## RECORDS SUPPLIED
################

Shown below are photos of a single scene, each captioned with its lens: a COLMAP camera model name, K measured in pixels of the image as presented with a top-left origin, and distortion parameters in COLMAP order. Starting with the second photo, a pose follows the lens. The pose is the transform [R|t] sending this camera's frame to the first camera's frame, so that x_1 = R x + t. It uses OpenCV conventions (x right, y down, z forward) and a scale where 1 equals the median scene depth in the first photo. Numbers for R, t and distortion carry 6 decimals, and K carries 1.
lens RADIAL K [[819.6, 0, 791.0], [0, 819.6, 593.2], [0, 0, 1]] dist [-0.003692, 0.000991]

################

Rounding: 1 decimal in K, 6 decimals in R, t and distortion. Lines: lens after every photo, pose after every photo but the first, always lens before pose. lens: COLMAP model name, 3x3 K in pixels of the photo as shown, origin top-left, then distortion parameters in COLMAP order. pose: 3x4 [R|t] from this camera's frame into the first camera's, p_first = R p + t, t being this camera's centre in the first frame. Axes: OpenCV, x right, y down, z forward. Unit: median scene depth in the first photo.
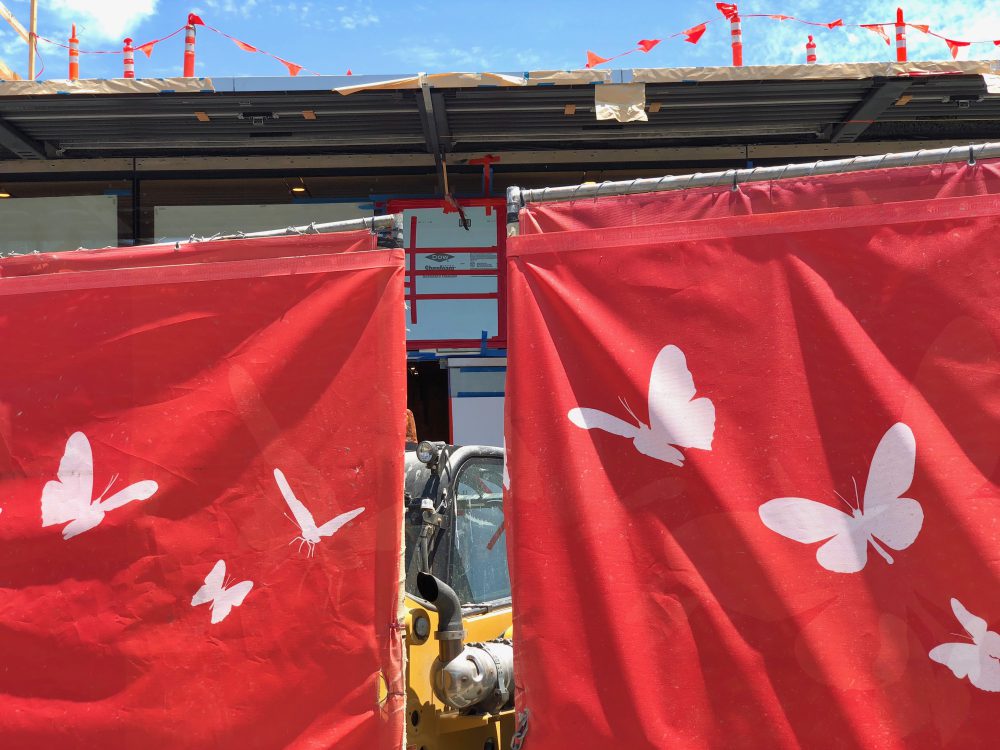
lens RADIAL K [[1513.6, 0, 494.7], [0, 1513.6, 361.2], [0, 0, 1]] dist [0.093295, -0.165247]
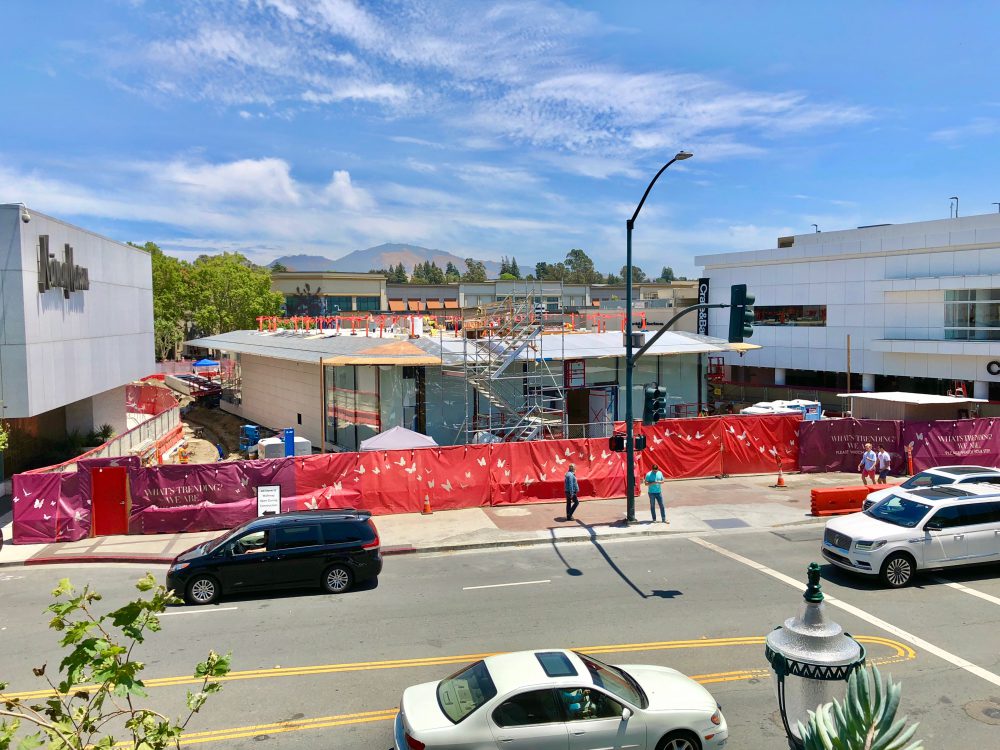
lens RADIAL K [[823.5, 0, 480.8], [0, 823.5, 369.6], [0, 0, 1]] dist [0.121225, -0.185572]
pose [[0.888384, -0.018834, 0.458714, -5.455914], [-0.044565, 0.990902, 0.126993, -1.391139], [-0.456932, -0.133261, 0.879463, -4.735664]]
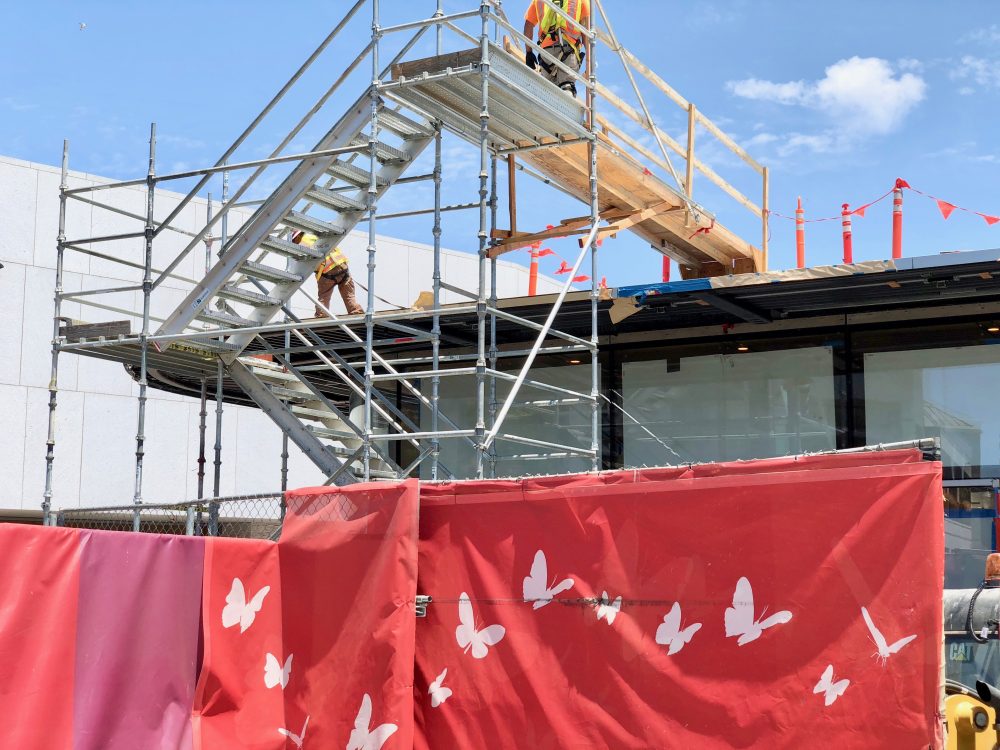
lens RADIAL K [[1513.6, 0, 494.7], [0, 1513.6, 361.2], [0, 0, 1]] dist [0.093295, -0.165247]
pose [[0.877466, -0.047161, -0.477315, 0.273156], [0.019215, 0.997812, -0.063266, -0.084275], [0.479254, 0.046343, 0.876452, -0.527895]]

################

## YOUR ASSIGNMENT
Put the records into a numbered list, starting at the line that has "Shown below are" and stopping after the line that has "dist [-0.003692, 0.000991]", and skip any blank lines.

## COMPLETED EXERCISE
1. Shown below are photos of a single scene, each captioned with its lens: a COLMAP camera model name, K measured in pixels of the image as presented with a top-left origin, and distortion parameters in COLMAP order. Starting with the second photo, a pose follows the lens. The pose is the transform [R|t] sending this camera's frame to the first camera's frame, so that x_1 = R x + t. It uses OpenCV conventions (x right, y down, z forward) and a scale where 1 equals the median scene depth in the first photo. Numbers for R, t and distortion carry 6 decimals, and K carries 1.
2. lens RADIAL K [[819.6, 0, 791.0], [0, 819.6, 593.2], [0, 0, 1]] dist [-0.003692, 0.000991]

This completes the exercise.